Industry asked to address the dangers of button batteries.
By Olivia Wannan
Safety guidelines for battery and electronics manufacturers aim to protect children from “button batteries”.
What are button batteries?
Button batteries are coin-sized batteries common in various devices including watches, singing Christmas cards, bathroom scales and car keys.
What’s the risk?
When a button battery comes into contact with bodily fluids, it creates an electrical current. If swallowed or ingested, these batteries can cause burns and tissue damage in as little as two hours.
Child safety advocates Safekids Aotearoa said, on average, 20 children are taken to hospital each year after ingesting this type of battery. Some must undergo emergency surgery.
Our Australian sister organisation, Choice, conducted this test as part of a campaign to get the government to tighten the law around the sale of button batteries.
The elderly may also be at risk, with overseas reports of button batteries – also used in hearing aids – being mistaken for pills and tablets.
What’s the government doing?
In 2018, Consumer Affairs Minister Kris Faafoi released a Product Safety Policy Statement providing guidance for manufacturers of button batteries and electronic goods using these batteries.
It advised all button batteries should:
come in child-resistant packaging
contain warnings to alert consumers about the hazards of the item
provide on-pack information on safe disposal.
The guide outlined two standards for all products requiring button batteries:
the battery compartment should have two mechanisms for release (both must be activated for the battery compartment to open)
the product must pass a “use-and-abuse” test (including pressure and drop tests).

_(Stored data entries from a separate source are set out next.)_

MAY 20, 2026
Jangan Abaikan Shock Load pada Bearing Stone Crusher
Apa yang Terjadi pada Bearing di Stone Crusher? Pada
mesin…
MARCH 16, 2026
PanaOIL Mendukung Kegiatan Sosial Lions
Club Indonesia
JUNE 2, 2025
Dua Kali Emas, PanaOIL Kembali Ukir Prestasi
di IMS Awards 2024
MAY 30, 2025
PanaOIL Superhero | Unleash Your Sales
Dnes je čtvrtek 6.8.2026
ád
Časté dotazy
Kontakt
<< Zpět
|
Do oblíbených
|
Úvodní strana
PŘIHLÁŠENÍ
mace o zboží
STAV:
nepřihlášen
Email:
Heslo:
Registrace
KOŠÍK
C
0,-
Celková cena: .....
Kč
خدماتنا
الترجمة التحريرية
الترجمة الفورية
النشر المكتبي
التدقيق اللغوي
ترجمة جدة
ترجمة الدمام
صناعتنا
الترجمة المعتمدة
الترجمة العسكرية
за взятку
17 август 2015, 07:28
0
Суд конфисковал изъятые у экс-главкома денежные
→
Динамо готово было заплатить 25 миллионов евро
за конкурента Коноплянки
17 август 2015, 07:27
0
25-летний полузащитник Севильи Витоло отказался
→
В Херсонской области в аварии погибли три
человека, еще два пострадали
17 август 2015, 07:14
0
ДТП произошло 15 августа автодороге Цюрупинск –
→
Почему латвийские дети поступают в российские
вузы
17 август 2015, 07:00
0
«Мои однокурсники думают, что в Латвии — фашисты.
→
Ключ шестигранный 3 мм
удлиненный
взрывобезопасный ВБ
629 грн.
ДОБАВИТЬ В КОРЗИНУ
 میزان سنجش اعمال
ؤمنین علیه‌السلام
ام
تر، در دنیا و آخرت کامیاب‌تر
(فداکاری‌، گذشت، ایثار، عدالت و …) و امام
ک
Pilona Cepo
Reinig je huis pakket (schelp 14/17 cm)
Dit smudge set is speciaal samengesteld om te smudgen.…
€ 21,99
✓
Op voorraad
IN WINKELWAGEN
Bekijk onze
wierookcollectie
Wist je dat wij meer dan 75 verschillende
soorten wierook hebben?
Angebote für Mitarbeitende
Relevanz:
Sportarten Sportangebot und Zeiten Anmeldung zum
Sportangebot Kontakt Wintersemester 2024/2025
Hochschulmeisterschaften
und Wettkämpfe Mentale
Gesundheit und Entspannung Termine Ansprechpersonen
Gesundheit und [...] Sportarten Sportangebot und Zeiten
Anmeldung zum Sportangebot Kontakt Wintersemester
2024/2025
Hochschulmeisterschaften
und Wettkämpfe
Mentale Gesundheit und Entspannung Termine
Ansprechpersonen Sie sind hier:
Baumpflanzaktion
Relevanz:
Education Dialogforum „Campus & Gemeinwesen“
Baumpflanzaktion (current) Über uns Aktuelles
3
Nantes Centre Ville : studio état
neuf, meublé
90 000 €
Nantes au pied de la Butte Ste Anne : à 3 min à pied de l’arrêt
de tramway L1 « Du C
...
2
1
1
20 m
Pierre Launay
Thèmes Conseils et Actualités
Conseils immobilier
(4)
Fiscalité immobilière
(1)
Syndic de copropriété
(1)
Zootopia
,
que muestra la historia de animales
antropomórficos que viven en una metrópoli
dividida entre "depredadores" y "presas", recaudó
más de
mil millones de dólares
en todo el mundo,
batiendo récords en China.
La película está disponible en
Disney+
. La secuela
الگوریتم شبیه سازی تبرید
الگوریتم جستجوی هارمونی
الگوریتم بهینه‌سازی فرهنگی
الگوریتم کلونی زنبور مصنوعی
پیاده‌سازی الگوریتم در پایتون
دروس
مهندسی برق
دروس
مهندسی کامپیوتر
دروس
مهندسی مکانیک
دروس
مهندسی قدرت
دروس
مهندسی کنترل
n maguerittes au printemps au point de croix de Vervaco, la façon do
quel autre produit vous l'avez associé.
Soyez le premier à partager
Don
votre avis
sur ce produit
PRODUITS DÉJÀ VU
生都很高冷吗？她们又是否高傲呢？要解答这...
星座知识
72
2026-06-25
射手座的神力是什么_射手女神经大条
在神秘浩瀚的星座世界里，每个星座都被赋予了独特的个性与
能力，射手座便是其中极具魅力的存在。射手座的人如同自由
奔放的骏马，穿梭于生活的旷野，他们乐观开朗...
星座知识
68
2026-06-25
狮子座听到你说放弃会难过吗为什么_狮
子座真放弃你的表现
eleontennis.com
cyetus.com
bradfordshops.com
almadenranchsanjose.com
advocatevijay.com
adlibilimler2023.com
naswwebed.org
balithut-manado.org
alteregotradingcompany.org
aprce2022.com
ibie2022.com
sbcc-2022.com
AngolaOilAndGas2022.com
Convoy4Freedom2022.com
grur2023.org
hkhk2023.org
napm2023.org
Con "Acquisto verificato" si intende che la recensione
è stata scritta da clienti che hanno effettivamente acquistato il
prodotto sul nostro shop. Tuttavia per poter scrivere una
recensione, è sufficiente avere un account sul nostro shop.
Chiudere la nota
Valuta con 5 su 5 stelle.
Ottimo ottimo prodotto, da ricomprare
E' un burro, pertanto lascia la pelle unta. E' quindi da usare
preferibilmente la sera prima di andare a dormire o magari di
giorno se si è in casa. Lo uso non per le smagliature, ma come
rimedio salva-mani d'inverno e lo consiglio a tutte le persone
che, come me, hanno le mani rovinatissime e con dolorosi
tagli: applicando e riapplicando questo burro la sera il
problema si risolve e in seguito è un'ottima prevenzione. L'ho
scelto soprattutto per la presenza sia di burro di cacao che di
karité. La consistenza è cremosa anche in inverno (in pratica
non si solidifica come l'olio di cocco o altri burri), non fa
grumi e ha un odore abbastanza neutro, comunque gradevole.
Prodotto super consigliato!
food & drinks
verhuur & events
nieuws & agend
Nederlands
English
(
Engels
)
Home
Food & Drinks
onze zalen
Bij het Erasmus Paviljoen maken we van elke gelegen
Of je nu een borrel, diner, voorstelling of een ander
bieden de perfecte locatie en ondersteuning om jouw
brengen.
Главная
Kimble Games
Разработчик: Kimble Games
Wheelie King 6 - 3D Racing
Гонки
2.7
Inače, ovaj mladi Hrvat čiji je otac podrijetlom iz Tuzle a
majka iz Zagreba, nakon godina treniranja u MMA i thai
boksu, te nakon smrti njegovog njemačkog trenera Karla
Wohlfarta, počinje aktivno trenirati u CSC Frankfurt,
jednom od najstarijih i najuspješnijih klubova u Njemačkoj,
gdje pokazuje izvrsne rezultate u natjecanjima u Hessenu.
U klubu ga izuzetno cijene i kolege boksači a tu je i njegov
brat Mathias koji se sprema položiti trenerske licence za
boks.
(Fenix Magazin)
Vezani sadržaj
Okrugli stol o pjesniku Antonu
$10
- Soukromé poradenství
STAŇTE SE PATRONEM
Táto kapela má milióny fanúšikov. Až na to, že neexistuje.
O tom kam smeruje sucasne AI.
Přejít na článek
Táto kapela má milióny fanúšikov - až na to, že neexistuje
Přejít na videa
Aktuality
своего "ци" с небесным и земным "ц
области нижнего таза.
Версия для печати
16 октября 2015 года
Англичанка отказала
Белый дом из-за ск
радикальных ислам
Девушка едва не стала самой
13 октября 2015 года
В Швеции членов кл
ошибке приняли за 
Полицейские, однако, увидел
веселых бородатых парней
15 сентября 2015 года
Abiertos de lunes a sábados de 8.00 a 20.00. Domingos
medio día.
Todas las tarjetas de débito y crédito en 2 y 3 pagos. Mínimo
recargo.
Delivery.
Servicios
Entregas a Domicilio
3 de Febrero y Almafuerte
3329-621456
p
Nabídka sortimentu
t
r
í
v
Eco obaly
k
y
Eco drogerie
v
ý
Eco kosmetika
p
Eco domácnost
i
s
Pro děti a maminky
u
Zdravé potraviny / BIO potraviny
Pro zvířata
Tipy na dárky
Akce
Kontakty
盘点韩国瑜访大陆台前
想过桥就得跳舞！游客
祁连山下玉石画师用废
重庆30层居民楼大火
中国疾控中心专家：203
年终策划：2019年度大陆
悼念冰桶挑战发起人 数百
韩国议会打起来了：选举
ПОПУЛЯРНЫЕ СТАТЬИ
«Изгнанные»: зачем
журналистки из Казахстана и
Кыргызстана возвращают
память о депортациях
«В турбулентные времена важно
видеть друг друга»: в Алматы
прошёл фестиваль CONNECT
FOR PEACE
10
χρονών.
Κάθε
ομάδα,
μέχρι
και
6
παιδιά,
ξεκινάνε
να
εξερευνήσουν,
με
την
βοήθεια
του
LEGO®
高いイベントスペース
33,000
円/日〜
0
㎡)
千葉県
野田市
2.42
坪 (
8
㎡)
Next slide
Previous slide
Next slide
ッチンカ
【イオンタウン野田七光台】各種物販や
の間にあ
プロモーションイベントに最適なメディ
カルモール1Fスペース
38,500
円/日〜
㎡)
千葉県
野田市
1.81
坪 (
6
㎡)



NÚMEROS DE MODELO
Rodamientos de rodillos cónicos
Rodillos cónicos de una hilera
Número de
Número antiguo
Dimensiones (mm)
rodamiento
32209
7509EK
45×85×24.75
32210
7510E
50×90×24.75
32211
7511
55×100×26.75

Mr Faafoi said the official guidance was “a necessary step to improve the safety of children and families. I’ll be asking officials to closely monitor safety outcomes over the next few years as the industry responds to this.”
Safekids Aotearoa director Melissa Wilson said the batteries “remain a risk for young children”.
Since the guidance was issued, four children have been admitted to Starship Children’s Hospital with serious complications after swallowing button batteries.
“It’s really too early to tell what influence [the policy statement] may have had. So we continue to ask that parents and caregivers make themselves aware of the risks, check to see if the various electronic devices they have at home contain button batteries and store them away out of sight and reach of children,” she said.
Here’s our advice:
if you suspect a child has swallowed a button battery, immediately call the National Poisons Centre on 0800 764 766 or go to a hospital emergency room – do not let the child eat or drink, and do not induce vomiting
keep all button battery-operated devices stored in a place children can’t access
examine devices and make sure the battery compartment is secure
dispose of used button batteries immediately, as flat batteries can still be dangerous
tell others about the risk associated with button batteries and how to keep their children safe.